How to complete this task: The answer is to be the data that follows, transcribed exactly, minus its pictures.

Data section:
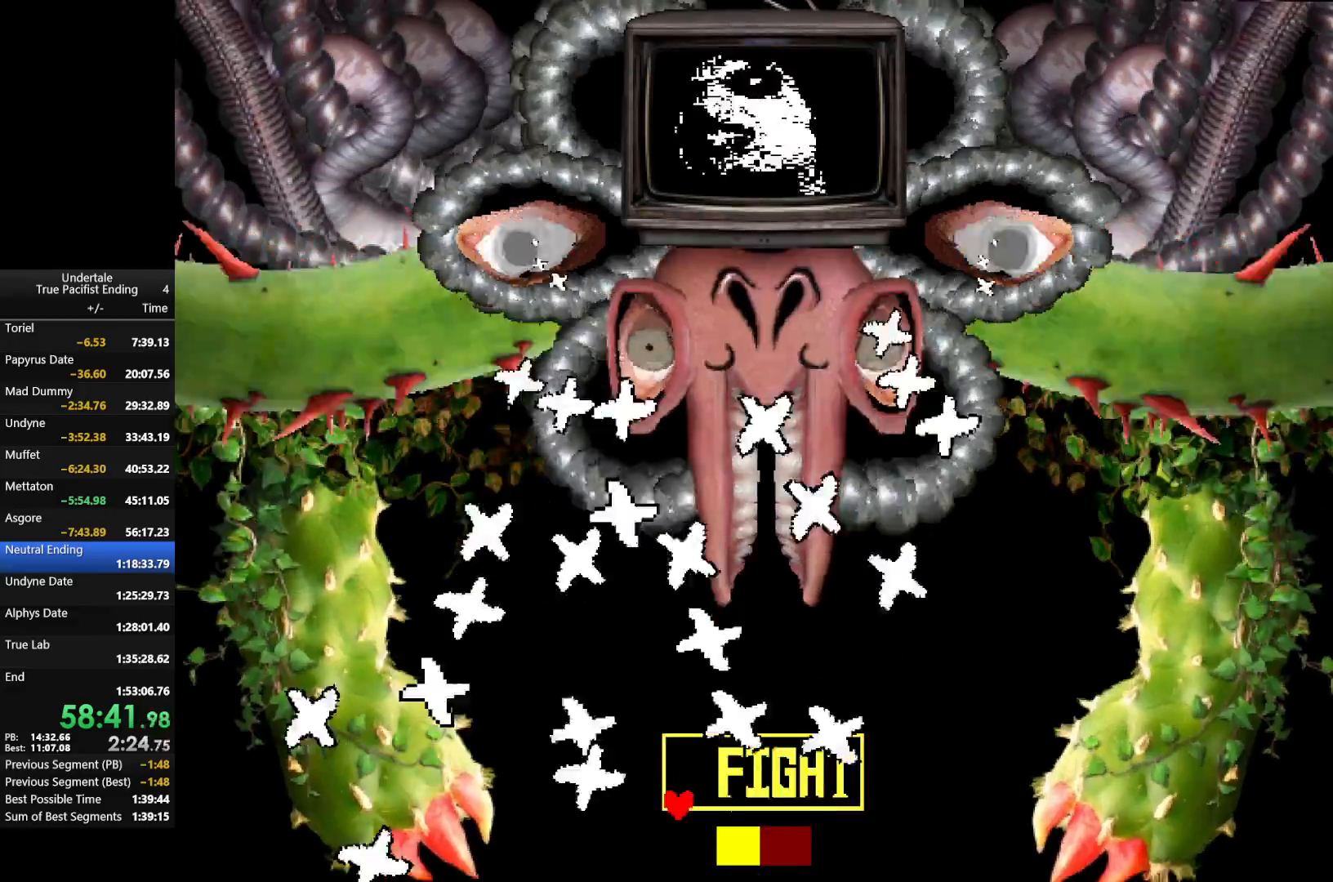
{"keys": ["x"], "events": [[67, "right", "down"], [67, "z", "down"], [133, "right", "up"], [200, "z", "up"], [233, "right", "down"], [333, "right", "up"]]}
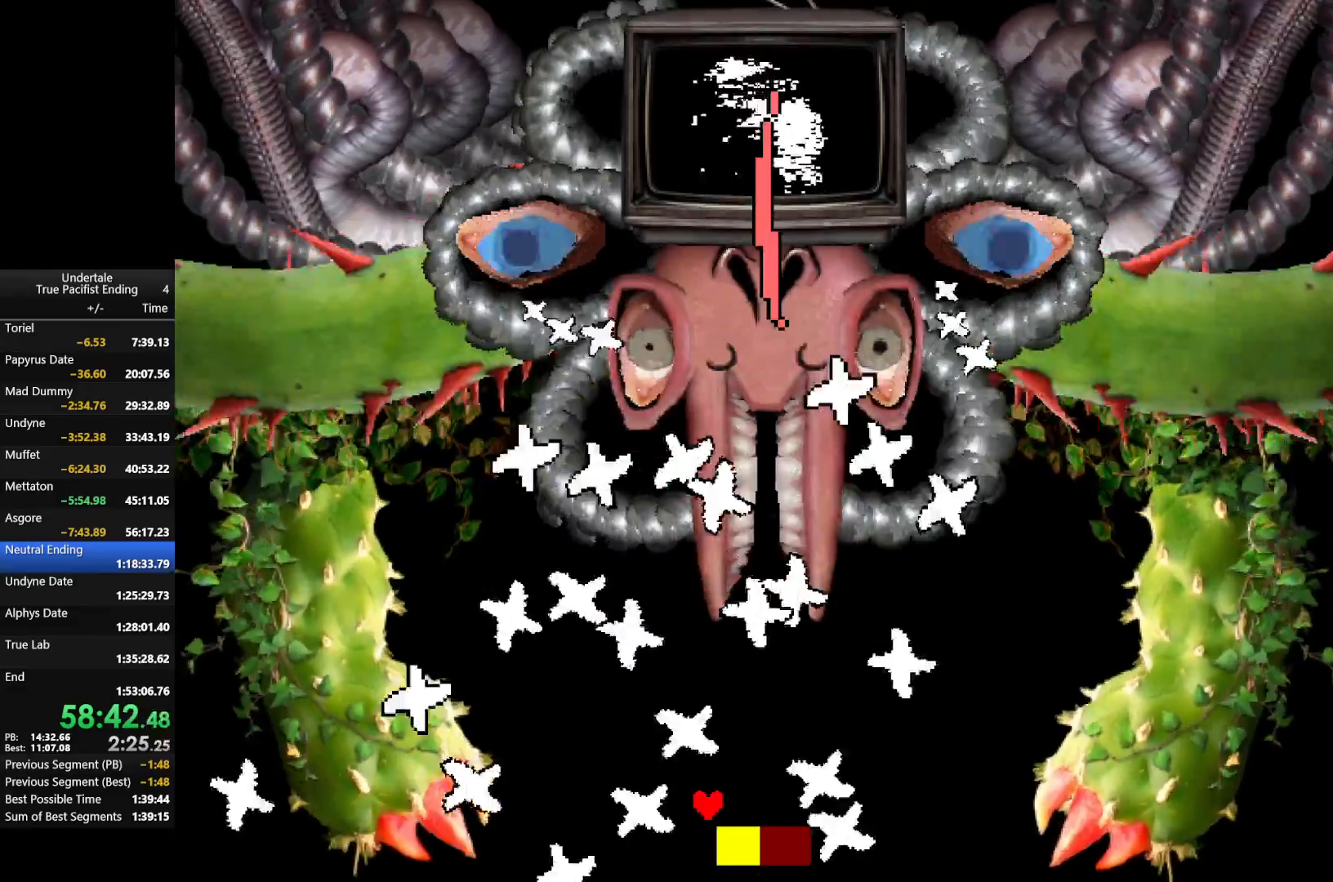
{"keys": ["right", "x"], "events": [[67, "right", "down"], [133, "right", "up"], [200, "right", "down"], [267, "right", "up"], [367, "right", "down"], [400, "right", "up"], [500, "right", "down"]]}
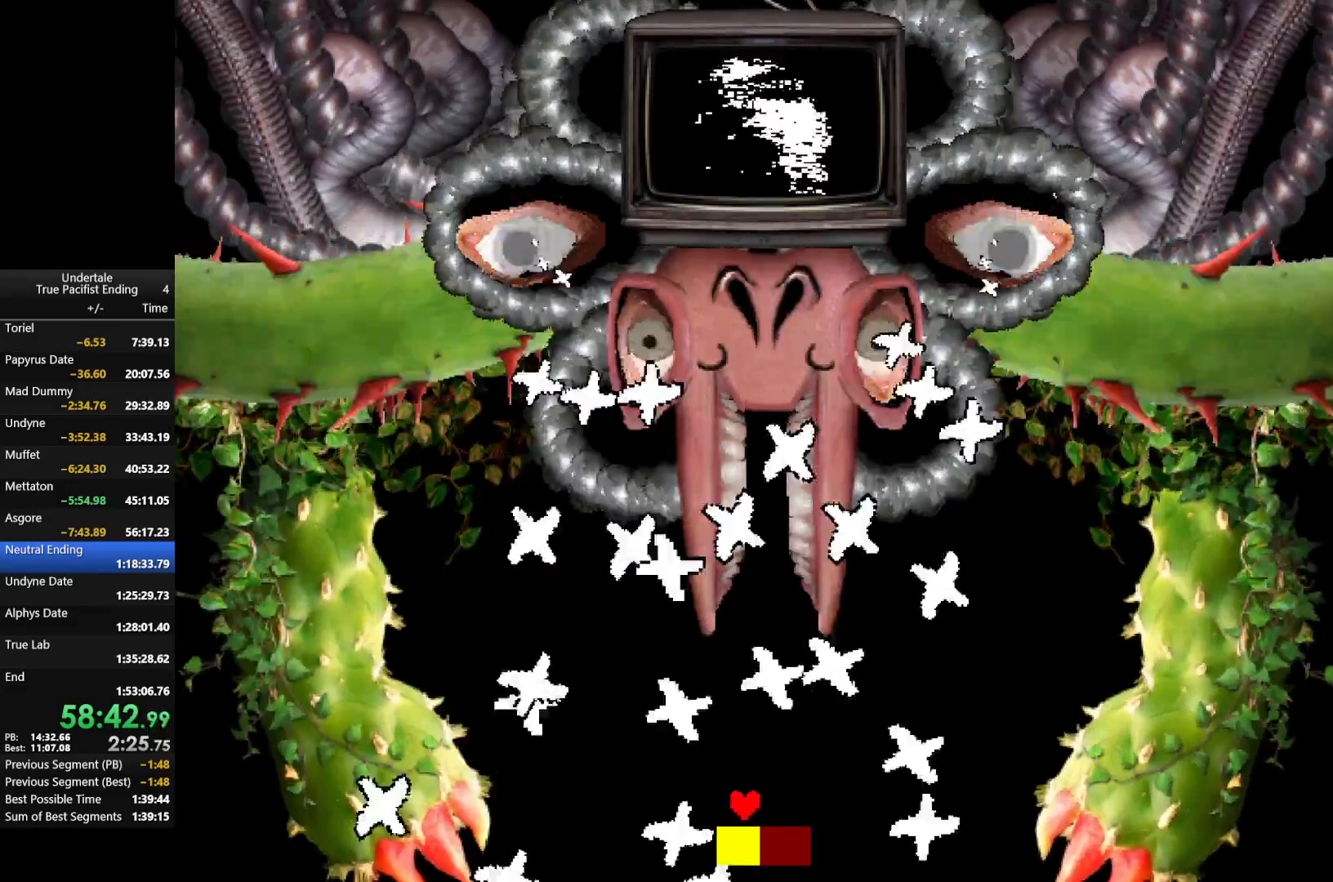
{"keys": ["x"], "events": [[33, "right", "up"], [133, "right", "down"], [233, "right", "up"], [267, "right", "down"], [333, "right", "up"], [433, "right", "down"], [467, "right", "up"]]}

Solution below:
{"keys": ["x"], "events": [[67, "right", "down"], [67, "z", "down"], [133, "right", "up"], [200, "z", "up"], [233, "right", "down"], [333, "right", "up"]]}
{"keys": ["right", "x"], "events": [[67, "right", "down"], [133, "right", "up"], [200, "right", "down"], [267, "right", "up"], [367, "right", "down"], [400, "right", "up"], [500, "right", "down"]]}
{"keys": ["x"], "events": [[33, "right", "up"], [133, "right", "down"], [233, "right", "up"], [267, "right", "down"], [333, "right", "up"], [433, "right", "down"], [467, "right", "up"]]}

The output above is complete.